* Provided text *
↓

The Arnold Project, which provides social services for needy families, is named in honor of St. Arnold Janssen, founder of Divine Word Missionaries.
The project operates in three parishes in Guayaquil—St. Arnold Janssen in Mount Sinai; and Our Lady of Las Lajas and Santo Hermano Miguel in Guasmo—where we work as missionaries in Ecuador’s most populated city.
The project is a pastoral and professional response to walk with and counsel families, adolescents and children in situations of risk and violence. To carry out evangelization in these city sectors, we must collaborate with experts in social problems to assist vulnerable families who live within and without our parishes and who cannot afford professional assistance.
The Arnold Project consists of three clinical psychologists and a family counselor, one therapeutic doctor who specializes in addictions, three teachers for school support, three occupational trainers for mothers, the parish priests, and volunteers.
The project has operated with great success since 2004. The families of our communities see the project as means of obtaining peace and mercy thanks to the Church offering to help their children recover from, avoid and denounce drugs, prostitution, and other social ills.
The Arnold Project aims to provide professional, interdisciplinary preventive care, outpatient rehabilitation and emergency care for young victims of substance abuse or domestic abuse (physical, psychological and sexual). Another goal is to connect families with social organizations and civil forces, such as military and police. The project is a coordinated effort to help youths and families improve their lives by breaking vicious cycles of poverty.
Currently serving, 71 families from the three parishes, the St. Arnold parish project runs a tutoring program for 380 children and adolescents from 10 communities or housing cooperatives within Mount Sinai. The children’s ages range from 3 to 18 years old. The tutoring assists children and adolescents who have not been accepted into the formal education system. They may not have been accepted because they have learning disabilities or difficult behavior as a result of domestic violence. Some children in the program dropped out of school in previous years. The project seeks to prepare them so they can be admitted to school the following year.
The tutoring program operates all year round, even when schools and colleges are on vacation. During these months recreational and educational courses, as well as leisure activities, are offered. Often families cannot afford the daily cost of transportation, and the alternative is walking several kilometers on abandoned roads. St. Arnold parish helps pay the costs to transport the children from their communities to and from the project site.

↑

* Given data *
↓

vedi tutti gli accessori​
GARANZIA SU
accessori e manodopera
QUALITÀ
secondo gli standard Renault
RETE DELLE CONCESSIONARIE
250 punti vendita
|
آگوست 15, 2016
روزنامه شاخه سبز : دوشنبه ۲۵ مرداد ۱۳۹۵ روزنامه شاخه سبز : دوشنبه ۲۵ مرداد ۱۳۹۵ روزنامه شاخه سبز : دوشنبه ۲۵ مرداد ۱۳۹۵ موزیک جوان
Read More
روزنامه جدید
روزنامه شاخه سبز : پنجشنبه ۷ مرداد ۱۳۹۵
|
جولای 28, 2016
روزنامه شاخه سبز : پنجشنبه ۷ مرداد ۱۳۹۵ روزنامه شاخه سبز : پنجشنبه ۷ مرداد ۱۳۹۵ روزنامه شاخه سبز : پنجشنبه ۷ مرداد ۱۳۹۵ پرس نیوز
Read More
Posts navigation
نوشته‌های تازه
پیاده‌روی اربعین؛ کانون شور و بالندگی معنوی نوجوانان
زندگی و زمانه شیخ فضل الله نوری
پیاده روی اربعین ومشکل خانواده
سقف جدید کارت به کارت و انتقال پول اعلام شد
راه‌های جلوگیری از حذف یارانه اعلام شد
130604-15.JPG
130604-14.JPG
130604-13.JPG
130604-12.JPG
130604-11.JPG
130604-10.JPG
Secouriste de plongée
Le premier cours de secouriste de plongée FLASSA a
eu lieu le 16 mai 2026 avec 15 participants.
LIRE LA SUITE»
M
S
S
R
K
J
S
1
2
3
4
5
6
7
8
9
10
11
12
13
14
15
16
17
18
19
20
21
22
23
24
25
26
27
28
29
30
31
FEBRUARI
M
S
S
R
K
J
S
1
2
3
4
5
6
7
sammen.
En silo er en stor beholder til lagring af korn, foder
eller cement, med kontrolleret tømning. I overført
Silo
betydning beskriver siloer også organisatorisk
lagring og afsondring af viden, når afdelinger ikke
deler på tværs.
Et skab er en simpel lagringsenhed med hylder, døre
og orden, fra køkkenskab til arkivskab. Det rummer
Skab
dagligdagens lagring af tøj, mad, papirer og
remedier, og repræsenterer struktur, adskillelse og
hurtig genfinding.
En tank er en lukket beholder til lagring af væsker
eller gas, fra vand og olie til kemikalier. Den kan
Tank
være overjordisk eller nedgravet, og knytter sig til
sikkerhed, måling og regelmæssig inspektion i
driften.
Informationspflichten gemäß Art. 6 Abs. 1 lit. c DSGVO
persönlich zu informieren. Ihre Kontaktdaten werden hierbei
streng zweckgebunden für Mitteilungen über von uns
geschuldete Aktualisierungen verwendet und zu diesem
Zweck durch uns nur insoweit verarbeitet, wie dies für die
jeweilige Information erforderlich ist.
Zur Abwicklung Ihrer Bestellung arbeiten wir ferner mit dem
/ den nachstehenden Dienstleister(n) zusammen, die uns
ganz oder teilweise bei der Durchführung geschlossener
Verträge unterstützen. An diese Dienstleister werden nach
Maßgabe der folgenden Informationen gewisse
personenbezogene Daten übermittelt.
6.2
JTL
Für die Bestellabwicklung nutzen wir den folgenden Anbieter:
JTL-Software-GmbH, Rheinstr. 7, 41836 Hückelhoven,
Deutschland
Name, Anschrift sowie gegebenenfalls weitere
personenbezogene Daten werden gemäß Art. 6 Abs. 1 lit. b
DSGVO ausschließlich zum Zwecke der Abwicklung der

↑
↓

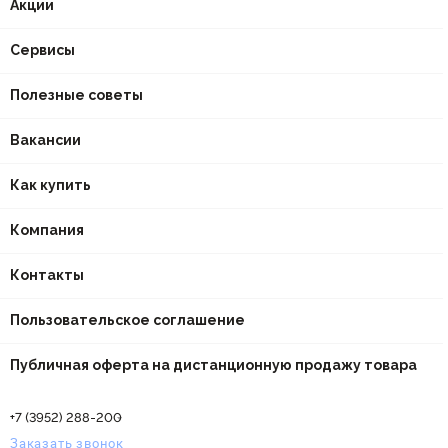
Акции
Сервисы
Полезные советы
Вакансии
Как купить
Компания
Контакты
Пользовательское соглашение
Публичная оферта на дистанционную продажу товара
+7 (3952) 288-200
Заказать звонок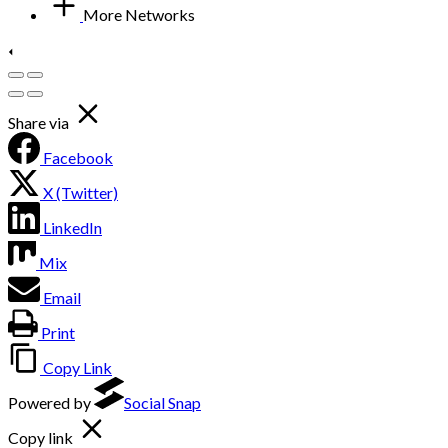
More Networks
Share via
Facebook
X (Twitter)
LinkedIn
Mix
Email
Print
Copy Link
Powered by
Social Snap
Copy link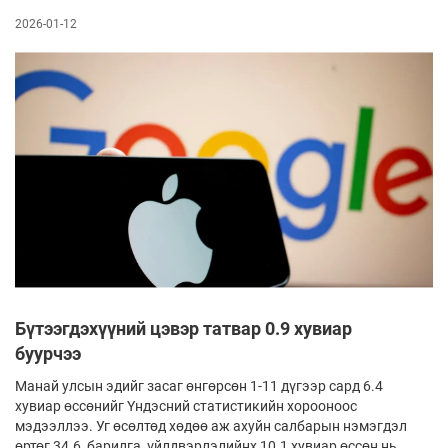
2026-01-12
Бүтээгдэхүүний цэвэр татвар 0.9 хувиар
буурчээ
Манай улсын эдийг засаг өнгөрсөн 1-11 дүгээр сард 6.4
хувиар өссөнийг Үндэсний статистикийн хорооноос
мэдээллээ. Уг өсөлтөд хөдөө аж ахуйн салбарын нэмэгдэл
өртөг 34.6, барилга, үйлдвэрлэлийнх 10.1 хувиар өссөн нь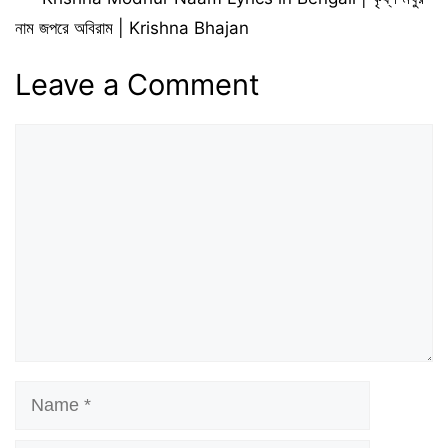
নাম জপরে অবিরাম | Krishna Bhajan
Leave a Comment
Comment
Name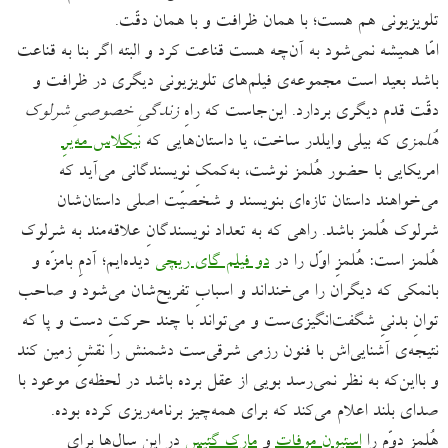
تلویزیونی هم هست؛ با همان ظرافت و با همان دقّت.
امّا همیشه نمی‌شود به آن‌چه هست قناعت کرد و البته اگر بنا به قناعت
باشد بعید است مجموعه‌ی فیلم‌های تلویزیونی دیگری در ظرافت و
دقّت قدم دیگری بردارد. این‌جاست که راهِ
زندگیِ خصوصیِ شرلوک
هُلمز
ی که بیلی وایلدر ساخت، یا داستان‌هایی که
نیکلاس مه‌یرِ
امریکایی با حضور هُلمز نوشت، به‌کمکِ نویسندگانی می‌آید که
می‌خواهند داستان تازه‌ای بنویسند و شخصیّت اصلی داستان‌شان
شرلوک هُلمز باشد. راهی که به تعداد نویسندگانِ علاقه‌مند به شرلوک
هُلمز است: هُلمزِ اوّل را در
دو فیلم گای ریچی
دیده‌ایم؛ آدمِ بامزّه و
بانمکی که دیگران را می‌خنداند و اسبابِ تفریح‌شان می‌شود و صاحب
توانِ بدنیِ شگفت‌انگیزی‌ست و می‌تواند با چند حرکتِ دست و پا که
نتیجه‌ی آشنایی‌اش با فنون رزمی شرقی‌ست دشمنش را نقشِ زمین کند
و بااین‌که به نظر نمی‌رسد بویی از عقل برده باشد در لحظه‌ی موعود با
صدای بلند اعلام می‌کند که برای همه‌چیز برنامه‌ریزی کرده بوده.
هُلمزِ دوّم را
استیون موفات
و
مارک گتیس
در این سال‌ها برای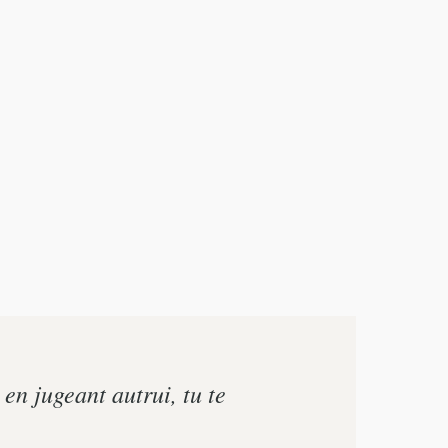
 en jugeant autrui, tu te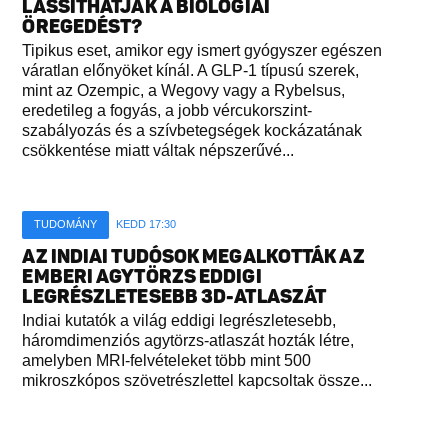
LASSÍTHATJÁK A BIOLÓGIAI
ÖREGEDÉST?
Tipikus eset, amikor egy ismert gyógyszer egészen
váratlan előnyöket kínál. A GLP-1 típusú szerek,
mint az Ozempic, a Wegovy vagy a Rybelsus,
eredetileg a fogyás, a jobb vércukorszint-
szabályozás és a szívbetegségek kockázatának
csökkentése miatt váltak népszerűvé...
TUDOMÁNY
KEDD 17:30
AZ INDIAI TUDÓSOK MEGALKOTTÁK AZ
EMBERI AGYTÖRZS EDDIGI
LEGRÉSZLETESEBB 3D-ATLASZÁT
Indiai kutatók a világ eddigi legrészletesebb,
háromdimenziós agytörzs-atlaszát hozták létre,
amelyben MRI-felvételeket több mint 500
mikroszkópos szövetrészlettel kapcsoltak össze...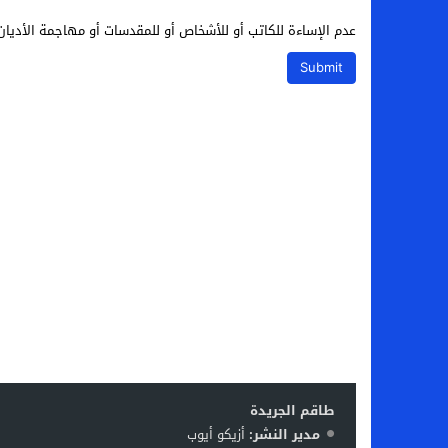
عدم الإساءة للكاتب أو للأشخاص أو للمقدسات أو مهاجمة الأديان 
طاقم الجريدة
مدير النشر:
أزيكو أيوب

↑
↓

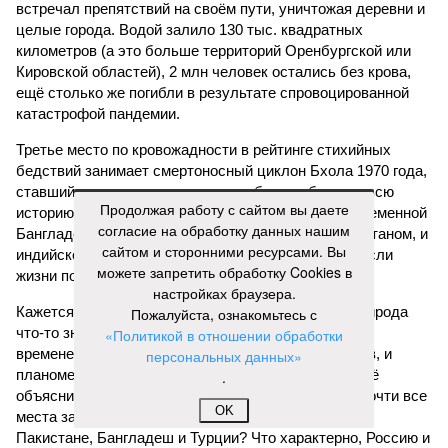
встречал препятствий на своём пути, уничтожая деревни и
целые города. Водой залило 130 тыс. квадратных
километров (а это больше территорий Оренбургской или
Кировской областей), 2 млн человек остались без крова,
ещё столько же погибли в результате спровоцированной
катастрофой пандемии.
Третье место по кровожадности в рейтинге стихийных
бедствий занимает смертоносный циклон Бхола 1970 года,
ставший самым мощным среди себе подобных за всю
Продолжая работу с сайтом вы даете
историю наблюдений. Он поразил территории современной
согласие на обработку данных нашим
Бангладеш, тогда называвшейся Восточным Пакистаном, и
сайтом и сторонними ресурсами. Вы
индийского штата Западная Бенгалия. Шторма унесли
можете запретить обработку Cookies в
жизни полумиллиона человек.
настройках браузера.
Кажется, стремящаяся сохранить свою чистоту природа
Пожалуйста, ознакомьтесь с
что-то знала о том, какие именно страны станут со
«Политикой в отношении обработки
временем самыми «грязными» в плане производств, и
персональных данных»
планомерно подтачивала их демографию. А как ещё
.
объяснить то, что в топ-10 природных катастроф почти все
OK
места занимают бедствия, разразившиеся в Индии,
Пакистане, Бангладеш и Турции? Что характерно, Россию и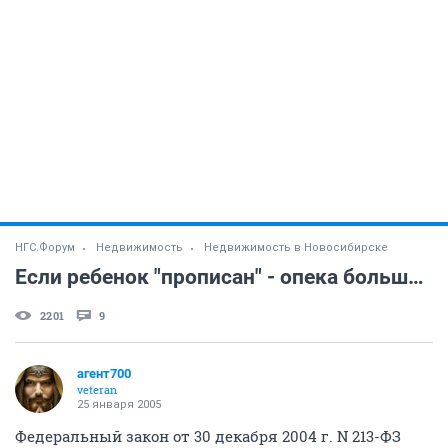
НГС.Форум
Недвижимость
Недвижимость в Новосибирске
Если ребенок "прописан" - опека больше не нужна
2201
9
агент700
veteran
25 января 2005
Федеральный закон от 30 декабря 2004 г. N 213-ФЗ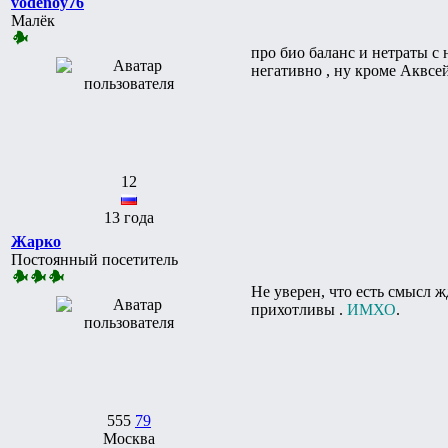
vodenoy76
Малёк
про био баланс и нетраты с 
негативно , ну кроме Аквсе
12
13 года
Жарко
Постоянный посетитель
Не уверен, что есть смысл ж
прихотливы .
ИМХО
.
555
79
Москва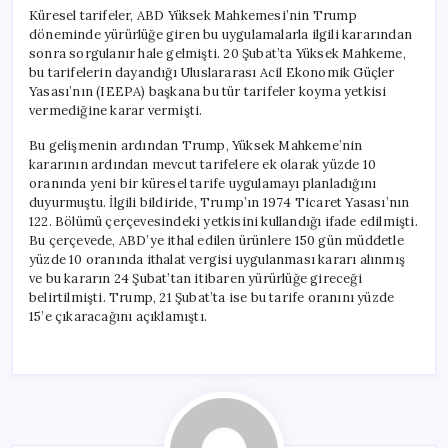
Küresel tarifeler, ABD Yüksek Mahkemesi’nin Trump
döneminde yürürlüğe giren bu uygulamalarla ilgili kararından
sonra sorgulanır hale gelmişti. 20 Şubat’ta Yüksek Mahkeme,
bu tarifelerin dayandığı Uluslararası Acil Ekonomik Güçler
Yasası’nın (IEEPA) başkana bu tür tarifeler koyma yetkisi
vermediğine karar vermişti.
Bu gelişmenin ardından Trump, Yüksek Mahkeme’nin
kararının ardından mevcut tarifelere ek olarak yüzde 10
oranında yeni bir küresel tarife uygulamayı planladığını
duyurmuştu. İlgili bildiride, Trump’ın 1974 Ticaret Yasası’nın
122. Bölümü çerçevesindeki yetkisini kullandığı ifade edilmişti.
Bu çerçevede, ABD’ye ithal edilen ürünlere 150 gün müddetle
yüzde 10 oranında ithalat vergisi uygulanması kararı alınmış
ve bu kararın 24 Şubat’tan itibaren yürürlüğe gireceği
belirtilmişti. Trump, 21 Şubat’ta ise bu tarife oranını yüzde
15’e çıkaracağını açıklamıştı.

↑

* Assignment A *
According to the Arnold Project description, since what year has the project operated?
* Assignment B *
Can you edit the Arnold Project description from "Currently serving, 71" up to and including "the following year.", putting "residential cooperatives" in place of "housing cooperatives"?
The rows are not needed for anything here.

* Answer section A *
Since 2004.

* Answer section B *
Currently serving, 71 families from the three parishes, the St. Arnold parish project runs a tutoring program for 380 children and adolescents from 10 communities or residential cooperatives within Mount Sinai. The children’s ages range from 3 to 18 years old. The tutoring assists children and adolescents who have not been accepted into the formal education system. They may not have been accepted because they have learning disabilities or difficult behavior as a result of domestic violence. Some children in the program dropped out of school in previous years. The project seeks to prepare them so they can be admitted to school the following year.